**TASK**
Taking the listing below, restate word for word each line from the line with "M339 1390 261" to the line with "M1628 18 1669 24 1686 18", ends included, and stop there.
[PROVIDED INFORMATION Boundary: Start]
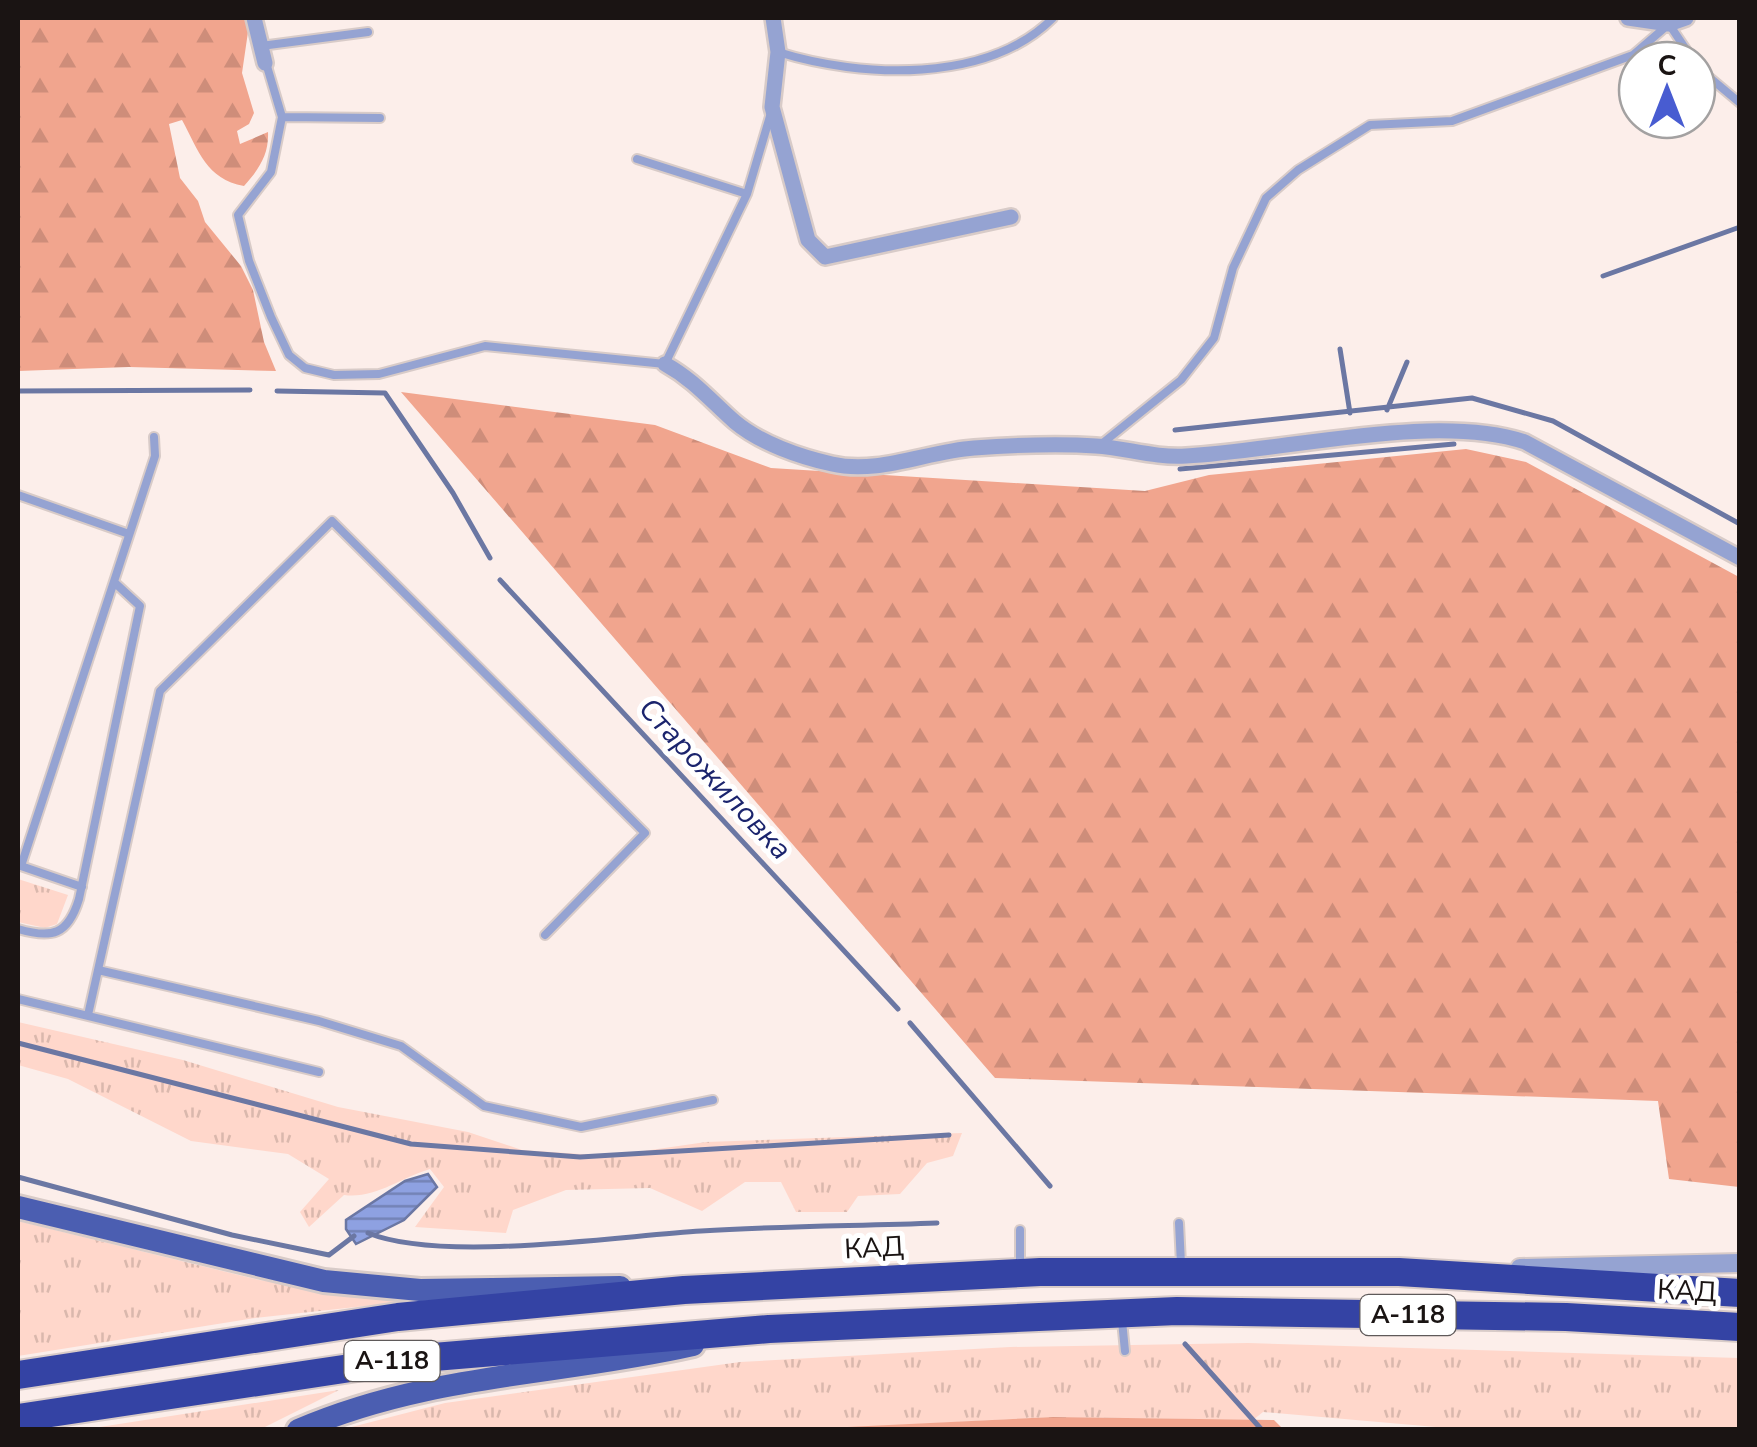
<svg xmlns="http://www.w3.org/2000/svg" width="1757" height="1447" viewBox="0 0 1757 1447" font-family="'Nunito Sans',sans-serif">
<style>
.grass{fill:url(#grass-tufts)}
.forest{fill:url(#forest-firs)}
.water{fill:url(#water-rules);stroke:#6b77a3;stroke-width:2.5}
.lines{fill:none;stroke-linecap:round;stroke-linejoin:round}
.stream{stroke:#6b77a3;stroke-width:5}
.service-casing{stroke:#d8cbc8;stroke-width:12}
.minor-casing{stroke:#d8cbc8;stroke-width:20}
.tertiary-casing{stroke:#d8cbc8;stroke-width:22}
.primary-casing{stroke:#d8cbc8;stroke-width:28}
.motorway-casing{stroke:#d8cbc8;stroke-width:32}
.service{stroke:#95a3d2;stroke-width:8}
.minor{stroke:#95a3d2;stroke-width:15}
.tertiary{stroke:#95a3d2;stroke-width:18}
.primary{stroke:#4b5eb1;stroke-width:22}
.motorway{stroke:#3443a4;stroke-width:28}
.labels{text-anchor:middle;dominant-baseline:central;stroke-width:10;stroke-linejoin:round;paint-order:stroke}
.shield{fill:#fff;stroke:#5f5a5a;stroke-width:2.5}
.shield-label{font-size:25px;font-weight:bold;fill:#1a1413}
.street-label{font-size:28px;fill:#1a1413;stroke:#fff}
.water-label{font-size:30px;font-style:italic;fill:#1b246d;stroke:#fff}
</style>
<defs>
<pattern id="grass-tufts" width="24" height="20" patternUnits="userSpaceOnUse" patternTransform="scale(2.5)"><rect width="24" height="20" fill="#ffd7cb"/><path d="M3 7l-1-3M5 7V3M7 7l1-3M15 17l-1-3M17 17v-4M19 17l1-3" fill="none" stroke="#dab8ad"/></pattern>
<pattern id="forest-firs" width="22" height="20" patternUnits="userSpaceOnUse" patternTransform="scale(2.5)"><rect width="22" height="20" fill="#f1a58e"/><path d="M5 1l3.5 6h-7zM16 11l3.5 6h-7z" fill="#ce8d7a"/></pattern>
<pattern id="water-rules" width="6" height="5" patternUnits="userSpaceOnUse" patternTransform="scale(2.5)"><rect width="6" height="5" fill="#8ea1e1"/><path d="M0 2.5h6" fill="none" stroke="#7382b5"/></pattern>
</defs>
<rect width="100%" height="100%" fill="#fceeea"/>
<path class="grass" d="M18 879 68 895 57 924 45 928 18 922Z
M18 1022 183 1060 338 1107 468 1132 522 1150 609 1156 706 1142 962 1133 953 1156 927 1163 900 1194 858 1196 847 1212H796L781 1182H745L702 1211 650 1188 566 1190 513 1210 506 1233 415 1227 444 1187 430 1169C400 1178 375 1199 344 1195L309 1227 300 1212 329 1179 288 1154 191 1141 68 1079 18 1065Z
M18 1221 259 1280 401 1295 402 1302 255 1318 18 1356Z
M1248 1343 1739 1358V1429L1470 1430 1263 1412 1253 1420 1053 1417 806 1430H340L445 1403 740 1362 1010 1347Z
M339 1390 261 1429H87Z"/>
<path class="forest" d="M18 18H245L248 32 242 73 254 113 249 124 237 131 240 144 268 132C269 155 259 169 244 186 206 179 199 151 182 120L169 124 180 178 198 201 205 222 241 266 253 290 264 342 276 371 129 367 18 371Z
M401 392 655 425 771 468 1145 491 1209 475 1466 449 1526 462 1739 577V1187L1669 1179 1658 1101 995 1078Z
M1053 1417 1274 1420 1283 1429H806Z"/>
<path class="water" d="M428 1174 437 1187 404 1220 356 1244 346 1229V1220L405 1181Z"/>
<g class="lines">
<path class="stream" d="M1603 276 1740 227
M1340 349 1350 413
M18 391 250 390
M277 391 385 393 453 493 490 558
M1387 410 1407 362
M1175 430 1472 398 1553 421 1740 524
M1180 469 1454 444
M500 580 898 1009
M910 1023 1050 1186
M18 1043 411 1144 580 1157 949 1135
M18 1177 232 1235 329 1255 354 1236
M368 1233C442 1263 617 1236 701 1231 780 1226 859 1226 937 1223
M1185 1344 1262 1430"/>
<g class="service-casing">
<path id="service" d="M261 46 368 32
M778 52C861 78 987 84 1053 18
M266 63 282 117 271 172 238 215 249 261 271 317 289 355 305 368 334 375 379 374 485 346 665 364 747 194
M1697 67 1740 103
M282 117 380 118
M637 159 747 194 771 113
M1099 446 1181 380 1214 338 1233 268 1266 198 1298 170 1370 125 1452 121 1633 55 1669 24 1693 60
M18 495 129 534
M18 865 82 887
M21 866 155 456 154 437
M18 929C52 939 68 935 79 899L140 606 114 582
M98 970 319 1021 401 1046 484 1106 581 1127 713 1100
M18 999 319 1072
M88 1015 160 691 332 521 645 833 545 935
M1179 1223 1181 1264
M1020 1230V1269
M1122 1321 1125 1351"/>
</g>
<g class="minor-casing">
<path id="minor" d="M254 18 265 63
M773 18 778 52 772 107 808 240 825 257 1011 217
M1628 18 1669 24 1686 18
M665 364C694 380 711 401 735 422 760 443 800 457 832 464 878 475 928 451 974 448 1015 445 1055 443 1096 446 1126 448 1155 458 1186 456 1284 451 1435 412 1525 442L1740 558"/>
</g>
<g class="tertiary-casing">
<path id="tertiary" d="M1520 1268 1740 1263"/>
</g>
<g class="primary-casing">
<path id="primary" d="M18 1207 324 1281 420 1290 620 1287
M298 1430C431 1373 556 1376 693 1345"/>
</g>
<g class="motorway-casing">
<path id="motorway" d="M18 1375 398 1317 684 1290 1040 1272H1399L1740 1293
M18 1418 410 1359 769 1329 1177 1311 1566 1317 1740 1327"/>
</g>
<use href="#service" class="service"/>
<use href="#minor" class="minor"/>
<use href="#tertiary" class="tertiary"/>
<use href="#primary" class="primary"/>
<use href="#motorway" class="motorway"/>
</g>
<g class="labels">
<g class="shield">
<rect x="1360.5" y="1295" width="95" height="40" rx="8"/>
<rect x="344.5" y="1341" width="95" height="40" rx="8"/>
</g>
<g class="shield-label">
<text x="1408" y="1315">А-118</text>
<text x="392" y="1361">А-118</text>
</g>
<g class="street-label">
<text transform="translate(874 1248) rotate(-3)">КАД</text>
<text transform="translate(1687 1291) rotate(3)">КАД</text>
</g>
<g class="water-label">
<text transform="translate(715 779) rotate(47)">Старожиловка</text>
</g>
</g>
<rect width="1757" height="1447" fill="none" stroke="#1a1413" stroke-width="40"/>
<g transform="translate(1667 90)"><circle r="48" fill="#ffffff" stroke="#a3a1a1" stroke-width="2.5"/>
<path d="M0-8L18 38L0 25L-18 38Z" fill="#485cd1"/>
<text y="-15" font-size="28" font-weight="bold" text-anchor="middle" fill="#1a1413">С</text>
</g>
</svg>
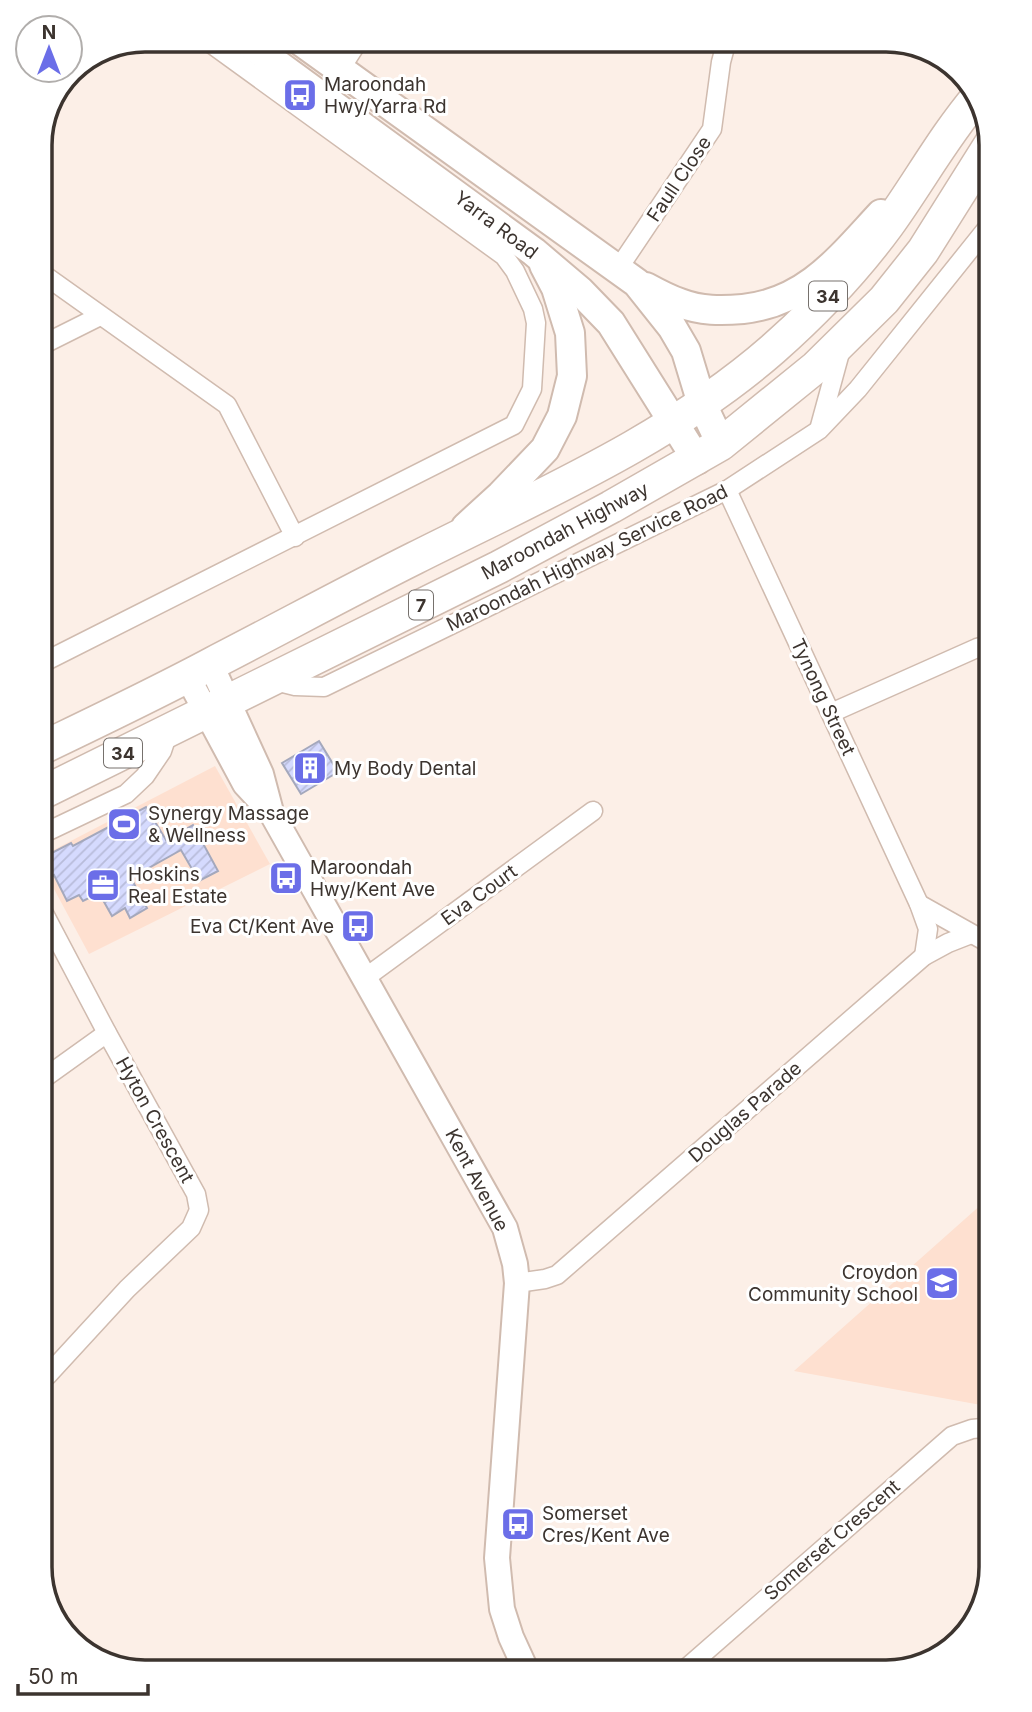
<svg xmlns="http://www.w3.org/2000/svg" width="1032" height="1712" viewBox="0 0 1032 1712" font-family="Inter,sans-serif">
<style>
.built{fill:#fee0d0}
.building{fill:url(#building-hatch);stroke:#a4a8bc;stroke-width:2}
.lines{fill:none;stroke-linecap:round;stroke-linejoin:round}
.street-casing{stroke:#d0bbaf;stroke-width:21}
.secondary-casing{stroke:#d0bbaf;stroke-width:28}
.primary-casing{stroke:#d0bbaf;stroke-width:32}
.highway-casing{stroke:#d0bbaf;stroke-width:35}
.street{stroke:#fff;stroke-width:18}
.secondary{stroke:#fff;stroke-width:24}
.primary{stroke:#fff;stroke-width:28}
.highway{stroke:#fff;stroke-width:32}
.labels{text-anchor:middle;dominant-baseline:central;stroke-width:6;stroke-linejoin:round;paint-order:stroke}
.shield{fill:#fff;stroke:#76716d;stroke-width:2}
.shield-label{font-size:18px;font-weight:bold;fill:#3c342f}
.poi-label{font-size:19px;fill:#3c342f;stroke:#fff;text-anchor:start}
.street-label{font-size:19px;fill:#3c342f;stroke:#fff}
.rim{fill:none;stroke:#3c342f;stroke-width:3.5}
</style>
<defs>
<pattern id="building-hatch" width="6" height="6" patternUnits="userSpaceOnUse" patternTransform="scale(1.75)"><rect width="6" height="6" fill="#d5dafe"/><path d="M-1 1l2-2M0 6l6-6M5 7l2-2" fill="none" stroke="#b8bcda"/></pattern>
</defs>
<rect width="100%" height="100%" fill="#fcefe7"/>
<!-- built -->
<g class="built">
<polygon points="215,766 270,864 89,954 40,863 40,857"/>
<polygon points="992,1195 992,1407 794,1371"/>
</g>
<!-- building -->
<g class="building">
<polygon points="319,741 338,772 301,794 282,763"/>
<polygon points="146,807 166,840 193,825 218,871 199,881 181,850 131,878 147,908 130,918 125,908 112,916 99,893 83,901 79,895 67,901 54,875 50,878 40,859 71,843 73,846"/>
</g>
<g class="lines">
<!-- street casing -->
<g class="street-casing">
<g id="street">
<polyline points="339,71 359,40"/>
<polyline points="618,269 712,129 721,62 727,40"/>
<polyline points="40,272 227,405 295,537"/>
<polyline points="40,346 100,316"/>
<polyline points="820,426 841,349"/>
<polyline points="727,490 919,904 928,929 924,956"/>
<polyline points="40,664 514,425 532,389 536,323 533,309 515,271 504,256 206,40"/>
<polyline points="271,680 295,686 324,687 727,490 819,430 858,389 992,222"/>
<polyline points="831,713 977,648 992,644"/>
<polyline points="40,835 126,794 145,776 162,751 169,730"/>
<polyline points="919,904 992,945"/>
<polyline points="40,906 107,1033 196,1194 199,1210 191,1228 127,1289 47,1376"/>
<polyline points="365,978 593,811"/>
<polyline points="40,1081 107,1033"/>
<polyline points="517,1283 545,1279 557,1275 924,956 948,943 971,934"/>
<polyline points="682,1672 952,1436 972,1429 992,1427"/>
</g>
</g>
<!-- secondary casing -->
<g class="secondary-casing">
<g id="secondary">
<polyline points="211,665 261,774 270,808"/>
<polyline points="187,676 245,784 271,812 505,1228 515,1264 517,1283 497,1558 502,1609 511,1637 527,1672"/>
</g>
</g>
<!-- primary casing -->
<g class="primary-casing">
<g id="primary">
<polyline points="244,40 534,252 580,291 611,323 697,460"/>
<polyline points="299,40 637,283 672,327 686,351 702,404 721,444"/>
<path d="M646 287C657 293 668 299 680 303 701 311 721 311 743 309 807 302 840 258 881 214"/>
<polyline points="466,527 501,495 545,449 562,416 572,376 570,333 556,288 544,265"/>
</g>
</g>
<!-- highway casing -->
<g class="highway-casing">
<g id="highway">
<path d="M40 749C98 721 157 693 213 663 281 628 347 592 415 558 538 496 669 440 773 349 815 312 855 270 888 225 919 182 944 136 978 96"/>
<polyline points="40,794 499,567 611,507 721,444 816,367 884,300 923,251 991,143"/>
</g>
</g>
<!-- street -->
<use href="#street" class="street"/>
<!-- secondary -->
<use href="#secondary" class="secondary"/>
<!-- primary -->
<use href="#primary" class="primary"/>
<!-- highway -->
<use href="#highway" class="highway"/>
</g>
<!-- icons -->
<defs>
<g id="bus-square" transform="scale(1.75)"><rect x="-9" y="-9" width="18" height="18" rx="4" fill="#6b6ee8" stroke="#fff"/><path d="M-5-6H5V4H4V6H2V4H-2V6H-4V4H-5ZM-3.5-4V0h7V-4ZM-3.5 1.2v1.5H-2V1.2ZM2 1.2v1.5H3.5V1.2Z" fill="#fff"/></g>
<g id="building-square" transform="scale(1.75)"><rect x="-9" y="-9" width="18" height="18" rx="4" fill="#6b6ee8" stroke="#fff"/><path d="M-4-6H4V6H1V3H-1V6H-4ZM-2.5-4.3h1.7v1.8h-1.7ZM.8-4.3h1.7v1.8H.8ZM-2.5-1h1.7V.8h-1.7ZM.8-1h1.7V.8H.8Z" fill="#fff"/></g>
<g id="stadium-square" transform="scale(1.75)"><rect x="-9" y="-9" width="18" height="18" rx="4" fill="#6b6ee8" stroke="#fff"/><path d="M0-5a6.5 5 0 1 0 0 10a6.5 5 0 1 0 0-10ZM-3.5-1.8h7v3.6h-7Z" fill="#fff"/></g>
<g id="office-square" transform="scale(1.75)"><rect x="-9" y="-9" width="18" height="18" rx="4" fill="#6b6ee8" stroke="#fff"/><path d="M-6-3h4V-5.5h4V-3h4V5H-6ZM-1-4.5V-3h2v-1.5ZM-6 0V1H6V0Z" fill="#fff"/></g>
<g id="school-square" transform="scale(1.75)"><rect x="-9" y="-9" width="18" height="18" rx="4" fill="#6b6ee8" stroke="#fff"/><path d="M0-5L7-2L0 1L-7-2ZM-4 1L0 2.5L4 1V4Q0 6-4 4Z" fill="#fff"/></g>
</defs>
<g fill-rule="evenodd">
<use href="#bus-square" x="300" y="95"/>
<use href="#building-square" x="310" y="768"/>
<use href="#stadium-square" x="124" y="824"/>
<use href="#bus-square" x="286" y="878"/>
<use href="#office-square" x="103" y="885"/>
<use href="#bus-square" x="358" y="926"/>
<use href="#school-square" x="942" y="1283"/>
<use href="#bus-square" x="518" y="1524"/>
</g>
<g class="labels">
<!-- shield labels -->
<g class="shield">
<rect x="809" y="281.5" width="38" height="29" rx="5"/>
<rect x="409" y="590.5" width="24" height="29" rx="5"/>
<rect x="104" y="738.5" width="38" height="29" rx="5"/>
</g>
<g class="shield-label">
<text x="828" y="296">34</text>
<text x="421" y="605">7</text>
<text x="123" y="753">34</text>
</g>
<!-- poi labels -->
<g class="poi-label">
<text x="324" y="84">Maroondah<tspan x="324" dy="22">Hwy/Yarra Rd</tspan></text>
<text x="334" y="768">My Body Dental</text>
<text x="148" y="813">Synergy Massage<tspan x="148" dy="22">&amp; Wellness</tspan></text>
<text x="310" y="867">Maroondah<tspan x="310" dy="22">Hwy/Kent Ave</tspan></text>
<text x="128" y="874">Hoskins<tspan x="128" dy="22">Real Estate</tspan></text>
<text x="334" y="926" text-anchor="end">Eva Ct/Kent Ave</text>
<text x="918" y="1272" text-anchor="end">Croydon<tspan x="918" dy="22">Community School</tspan></text>
<text x="542" y="1513">Somerset<tspan x="542" dy="22">Cres/Kent Ave</tspan></text>
</g>
<!-- street labels -->
<g class="street-label">
<text transform="translate(679 179) rotate(-56)">Faull Close</text>
<text transform="translate(496 225) rotate(37)">Yarra Road</text>
<text transform="translate(565 531) rotate(-28)">Maroondah Highway</text>
<text transform="translate(587 558) rotate(-26)">Maroondah Highway Service Road</text>
<text transform="translate(823 697) rotate(65)">Tynong Street</text>
<text transform="translate(479 895) rotate(-36)">Eva Court</text>
<text transform="translate(745 1112) rotate(-41)">Douglas Parade</text>
<text transform="translate(155 1120) rotate(61)">Hyton Crescent</text>
<text transform="translate(477 1180) rotate(62)">Kent Avenue</text>
<text transform="translate(832 1540) rotate(-41)">Somerset Crescent</text>
</g>
</g>
<!-- crop -->
<path d="M0 0H1032V1712H0ZM145 52H886A93 93 0 0 1 979 145V1567A93 93 0 0 1 886 1660H145A93 93 0 0 1 52 1567V145A93 93 0 0 1 145 52Z" fill="#fff" fill-rule="evenodd"/>
<path class="rim" d="M145 52H886A93 93 0 0 1 979 145V1567A93 93 0 0 1 886 1660H145A93 93 0 0 1 52 1567V145A93 93 0 0 1 145 52Z"/>
<!-- north arrow -->
<g transform="translate(49 49)"><circle r="33" fill="#ffffff" stroke="#b1aeac" stroke-width="2"/>
<path d="M0-5L12 26L0 18L-12 26Z" fill="#6b6ee8"/>
<text y="-10" font-size="19" font-weight="bold" text-anchor="middle" fill="#3c342f">N</text>
</g>
<!-- scale -->
<path d="M18 1684v10h130v-10" fill="none" stroke="#3c342f" stroke-width="3.5"/>
<text x="28" y="1684" font-size="21" fill="#3c342f" stroke="#ffffff" stroke-width="5" paint-order="stroke">50 m</text>
</svg>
[PROVIDED INFORMATION Boundary: End]
**RESPONSE**
M339 1390 261 1429H87Z"/>
<path class="forest" d="M18 18H245L248 32 242 73 254 113 249 124 237 131 240 144 268 132C269 155 259 169 244 186 206 179 199 151 182 120L169 124 180 178 198 201 205 222 241 266 253 290 264 342 276 371 129 367 18 371Z
M401 392 655 425 771 468 1145 491 1209 475 1466 449 1526 462 1739 577V1187L1669 1179 1658 1101 995 1078Z
M1053 1417 1274 1420 1283 1429H806Z"/>
<path class="water" d="M428 1174 437 1187 404 1220 356 1244 346 1229V1220L405 1181Z"/>
<g class="lines">
<path class="stream" d="M1603 276 1740 227
M1340 349 1350 413
M18 391 250 390
M277 391 385 393 453 493 490 558
M1387 410 1407 362
M1175 430 1472 398 1553 421 1740 524
M1180 469 1454 444
M500 580 898 1009
M910 1023 1050 1186
M18 1043 411 1144 580 1157 949 1135
M18 1177 232 1235 329 1255 354 1236
M368 1233C442 1263 617 1236 701 1231 780 1226 859 1226 937 1223
M1185 1344 1262 1430"/>
<g class="service-casing">
<path id="service" d="M261 46 368 32
M778 52C861 78 987 84 1053 18
M266 63 282 117 271 172 238 215 249 261 271 317 289 355 305 368 334 375 379 374 485 346 665 364 747 194
M1697 67 1740 103
M282 117 380 118
M637 159 747 194 771 113
M1099 446 1181 380 1214 338 1233 268 1266 198 1298 170 1370 125 1452 121 1633 55 1669 24 1693 60
M18 495 129 534
M18 865 82 887
M21 866 155 456 154 437
M18 929C52 939 68 935 79 899L140 606 114 582
M98 970 319 1021 401 1046 484 1106 581 1127 713 1100
M18 999 319 1072
M88 1015 160 691 332 521 645 833 545 935
M1179 1223 1181 1264
M1020 1230V1269
M1122 1321 1125 1351"/>
</g>
<g class="minor-casing">
<path id="minor" d="M254 18 265 63
M773 18 778 52 772 107 808 240 825 257 1011 217
M1628 18 1669 24 1686 18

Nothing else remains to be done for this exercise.